[[ Source document, beginning ]]

This week, a video circulated on social media showing former U.S. President Donald Trump speaking at a public event, including a clip of him attacking Chris Christie, former New Jersey Governor and Republican rival seeking the party’s nomination for the 2024 election, in uncivil terms. Mr. Trump responded to an audience member who allegedly described Mr. Christie as a “fat pig” and commented on his appetite as well as amplified the abusive phrase several times. In doing so, the 45th President has once again dragged the bar for civility in an election campaign down to the nadir that it was at in 2016 and again in 2020 — both elections that Mr. Trump led for his party.
While the past eight years of Mr. Trump the President and presidential candidate have witnessed his multipronged attacks on his political opponents, minorities of all hues, women, and even other nations — famously alluding to Mexicans as drug dealers, criminals, and rapists — the true death of civility in the modern era of American politics began during the term of his predecessor, Barack Obama.
In a sense, the very presence of Mr. Obama, the country’s first ever non-white President, in the White House seemed to trigger an avalanche of resentment from White America, an unfortunate spectacle to which I had a ringside view while I was posted there as a Foreign Correspondent.

[[ Source document, end ]]
[[ Source material, beginning ]]

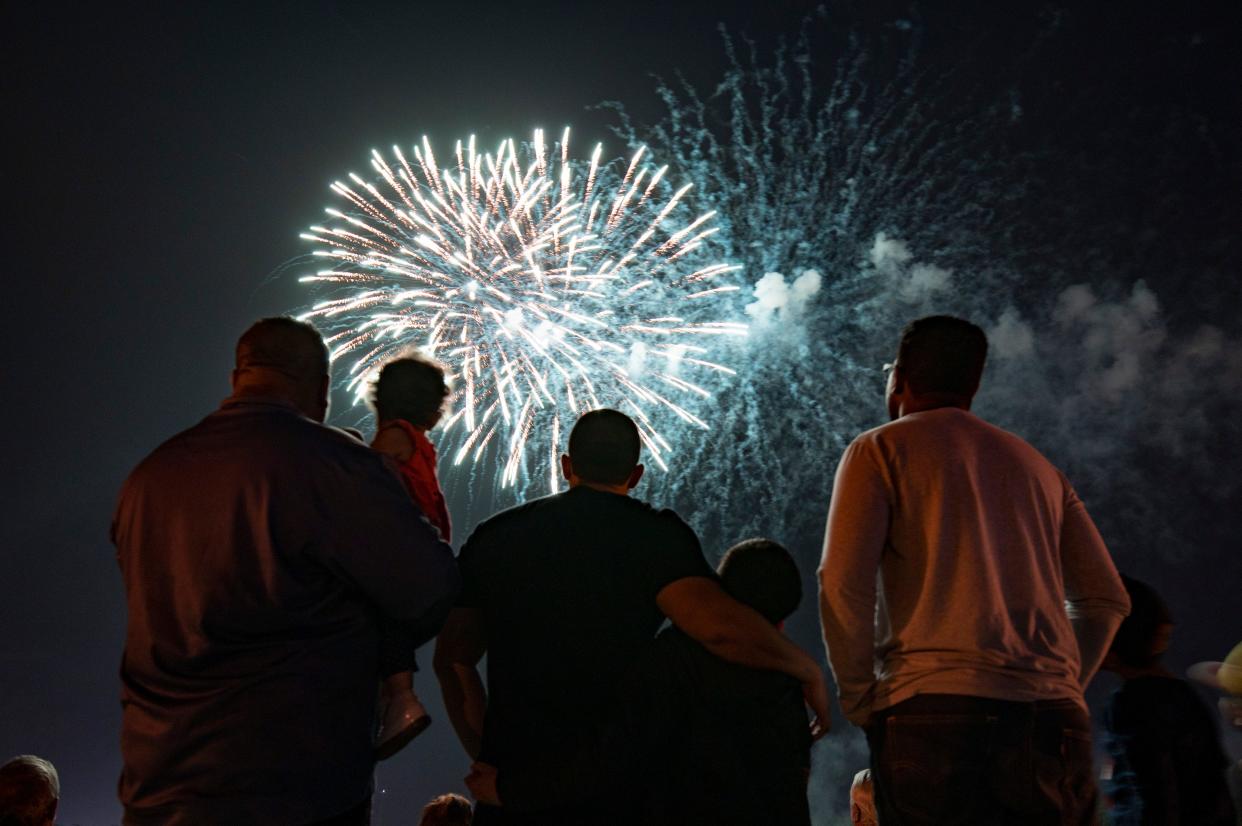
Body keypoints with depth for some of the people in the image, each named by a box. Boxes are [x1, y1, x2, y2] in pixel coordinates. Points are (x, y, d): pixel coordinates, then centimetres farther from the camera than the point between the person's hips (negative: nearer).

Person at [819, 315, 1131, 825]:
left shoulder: (880, 449, 7)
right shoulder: (1037, 466, 22)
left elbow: (844, 582, -6)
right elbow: (1106, 598, 18)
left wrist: (860, 699, 2)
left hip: (933, 711, -5)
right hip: (1053, 716, 5)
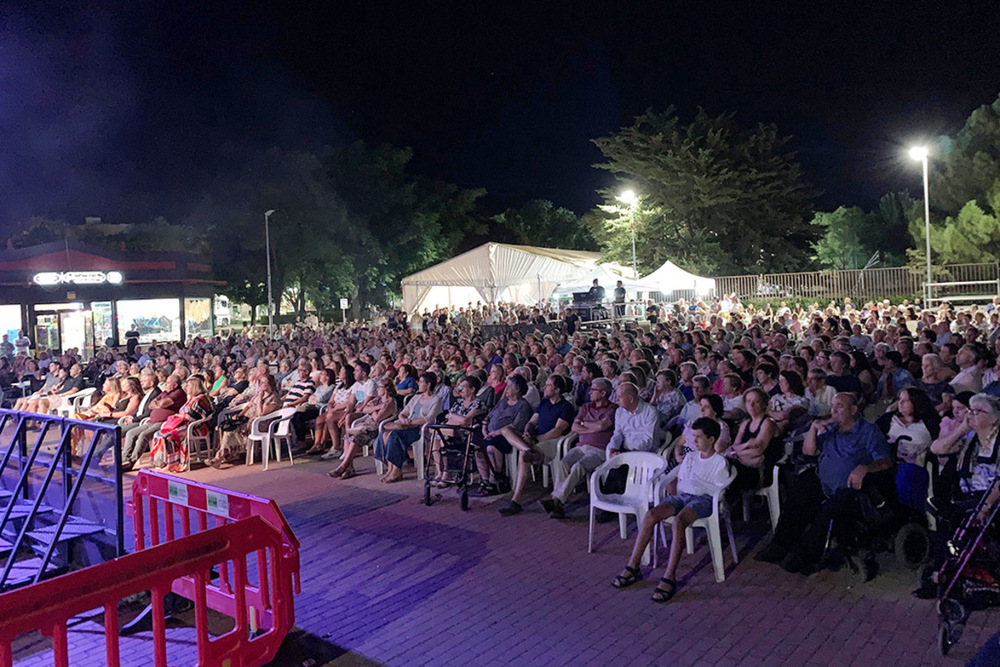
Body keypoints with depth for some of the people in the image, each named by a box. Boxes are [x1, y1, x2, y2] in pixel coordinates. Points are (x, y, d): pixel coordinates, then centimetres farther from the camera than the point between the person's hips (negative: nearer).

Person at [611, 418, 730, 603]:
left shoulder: (720, 462, 7)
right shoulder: (690, 458, 26)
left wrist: (697, 484, -8)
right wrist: (675, 493, 8)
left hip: (703, 499, -6)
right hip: (682, 495, 6)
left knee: (678, 521, -37)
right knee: (650, 515, -23)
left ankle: (669, 578, -37)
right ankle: (633, 567, -19)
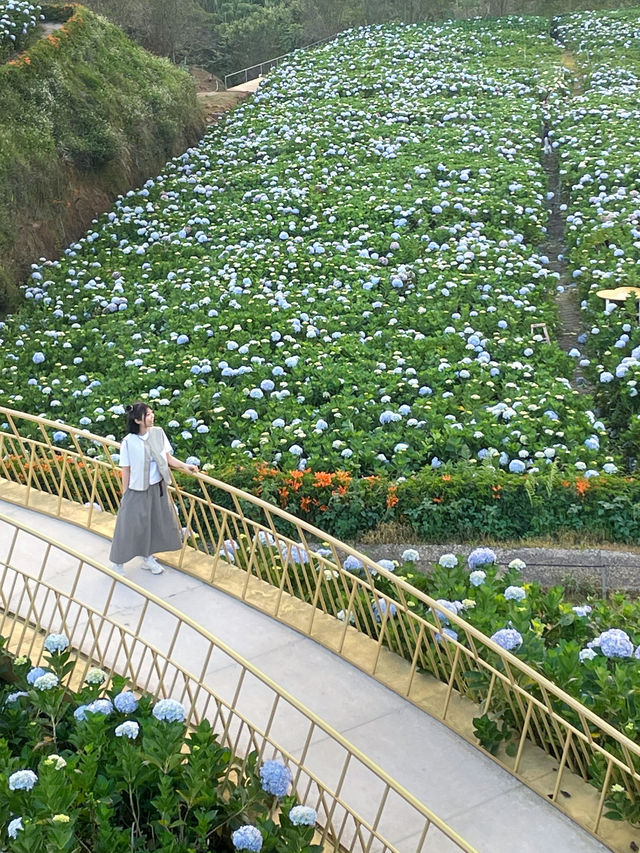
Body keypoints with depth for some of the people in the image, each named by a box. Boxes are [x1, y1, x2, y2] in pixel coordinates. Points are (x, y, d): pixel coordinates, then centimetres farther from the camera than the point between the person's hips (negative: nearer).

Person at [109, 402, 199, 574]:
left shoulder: (158, 433, -6)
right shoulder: (129, 442, -17)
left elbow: (168, 458, 2)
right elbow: (126, 470, -9)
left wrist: (184, 465, -14)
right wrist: (125, 494, -4)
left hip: (158, 487, 5)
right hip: (137, 490, -5)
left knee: (155, 522, 16)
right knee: (130, 525, 5)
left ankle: (147, 557, 38)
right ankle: (117, 562, 24)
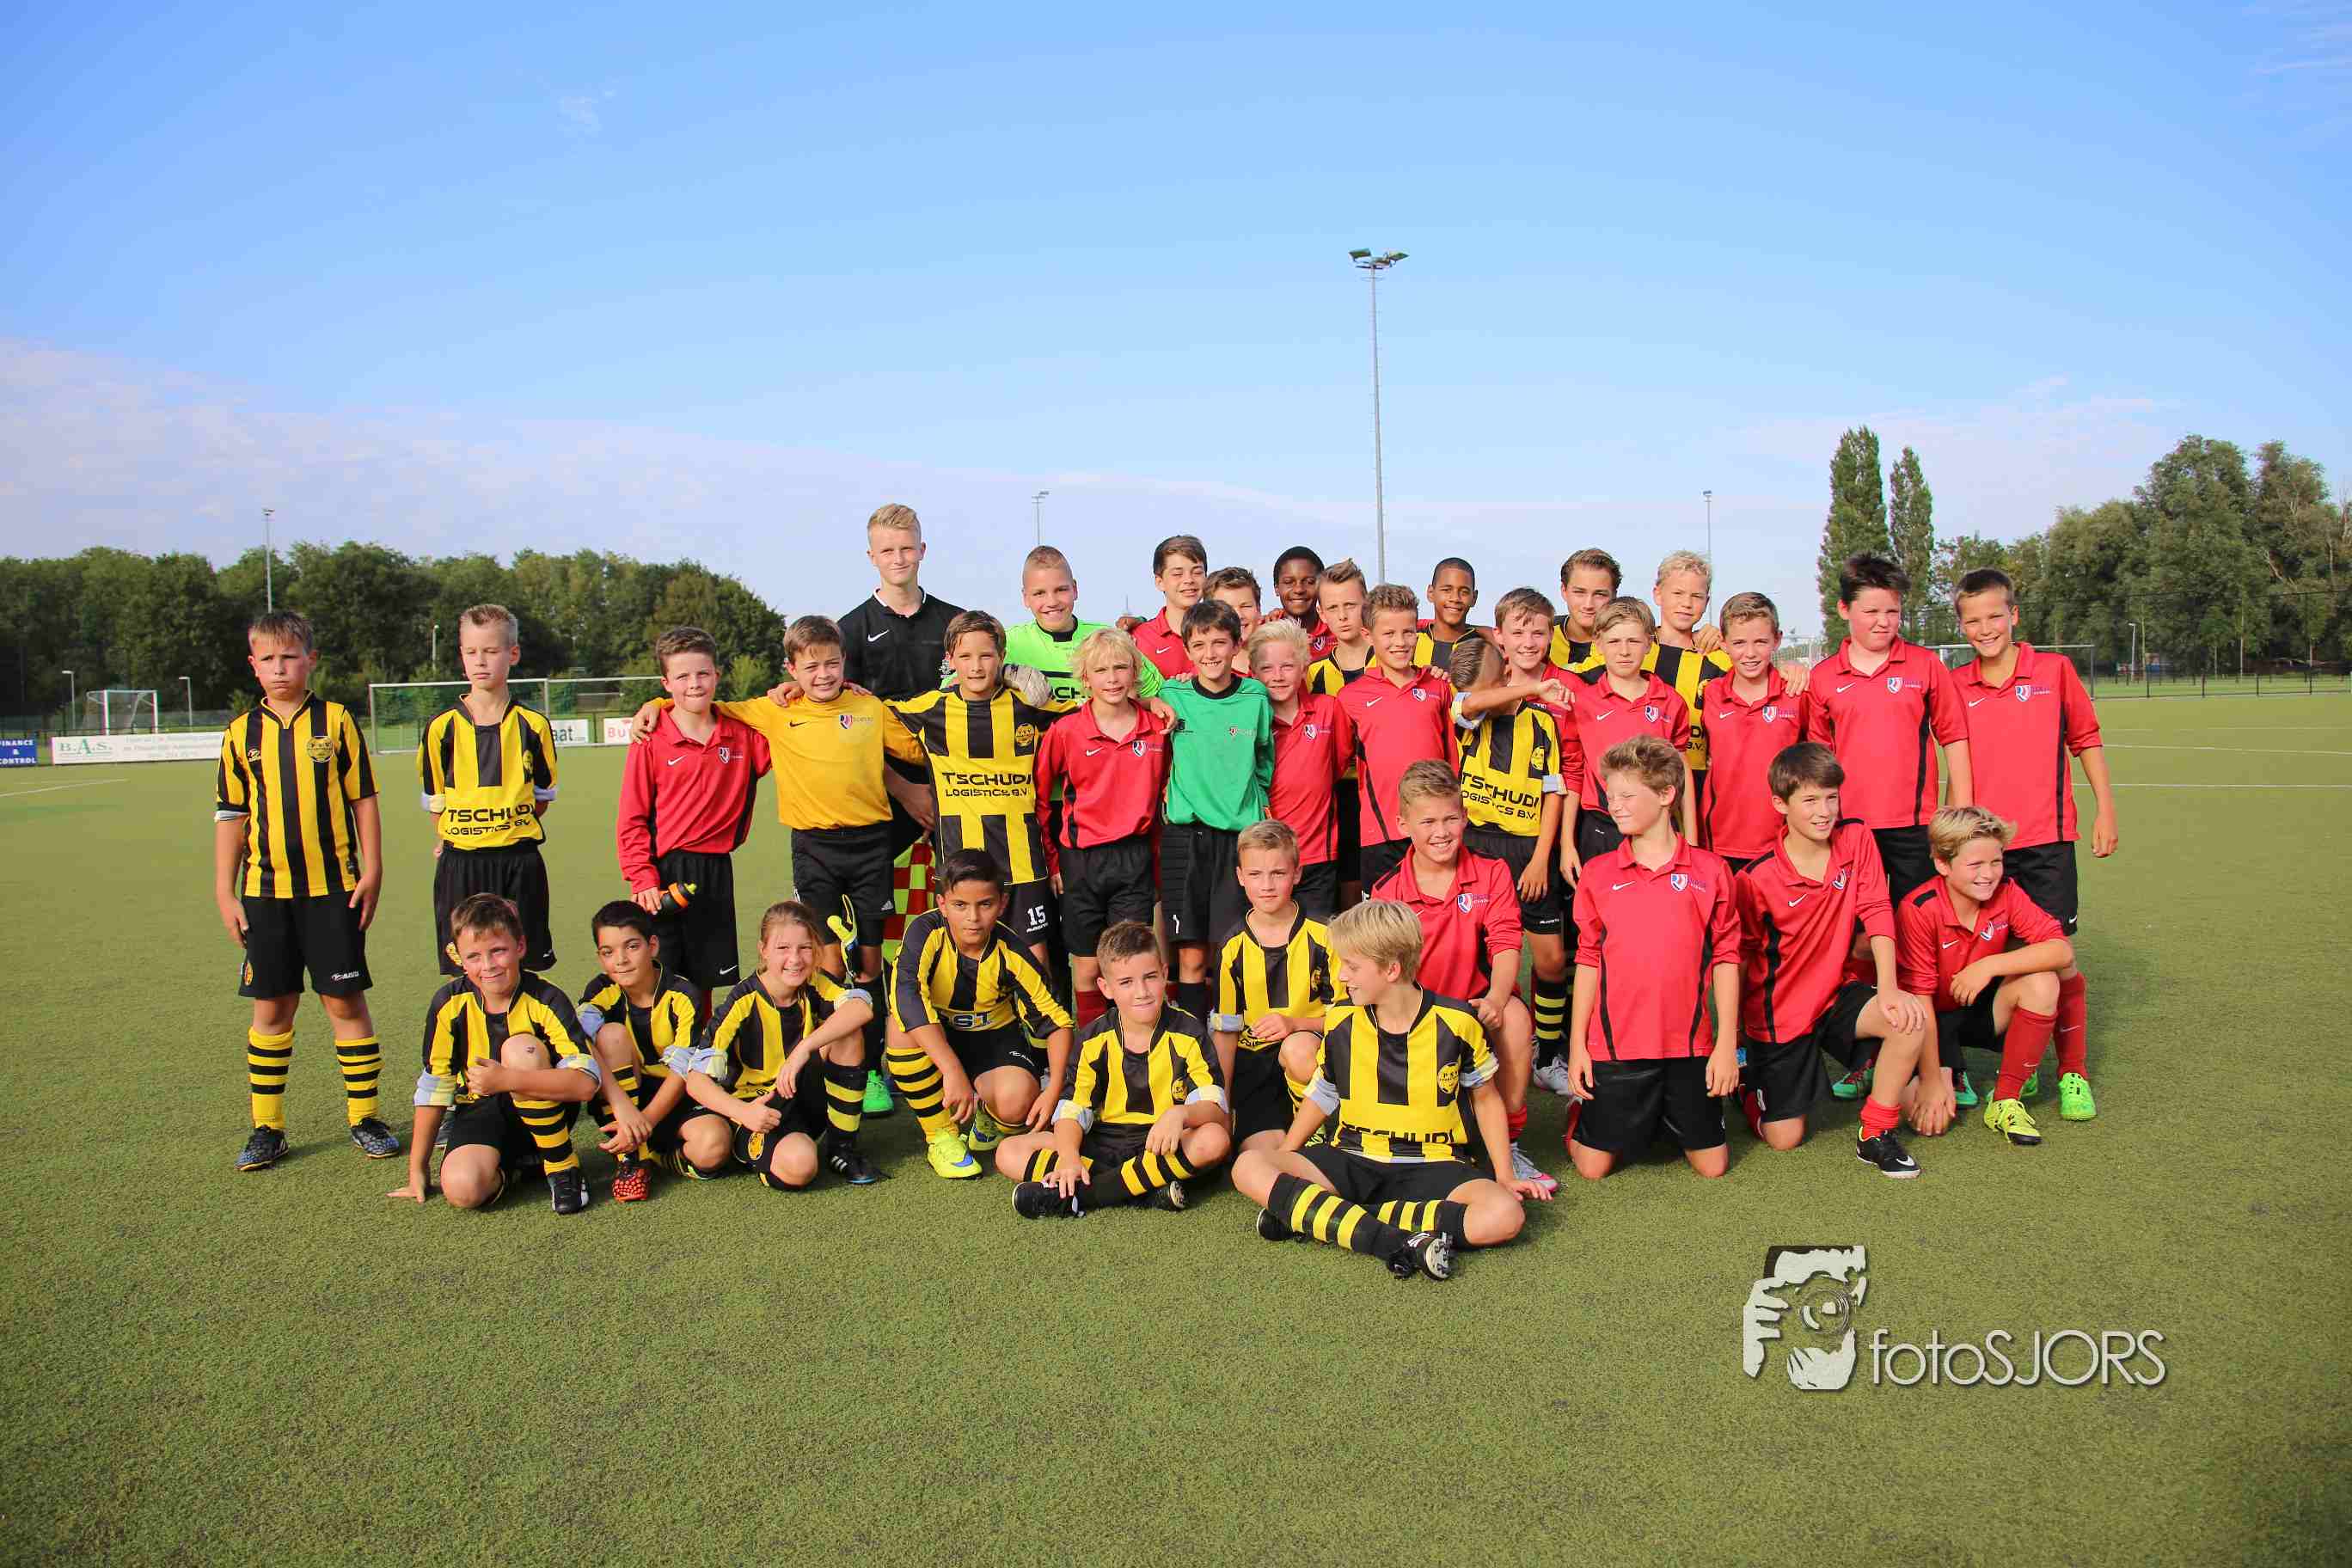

[[ Source material, end ]]

● **Actions to take**:
A – List every group that the text on political civility says Mr. Trump has attacked over the past eight years.
B – Reproduce a passage of the text on political civility word for word, beginning at the words "While the past" and stopping after the words "predecessor, Barack Obama.".

● **Answers for each item**:
A –
- His political opponents
- Minorities of all hues
- Women
- Other nations

B –
While the past eight years of Mr. Trump the President and presidential candidate have witnessed his multipronged attacks on his political opponents, minorities of all hues, women, and even other nations — famously alluding to Mexicans as drug dealers, criminals, and rapists — the true death of civility in the modern era of American politics began during the term of his predecessor, Barack Obama.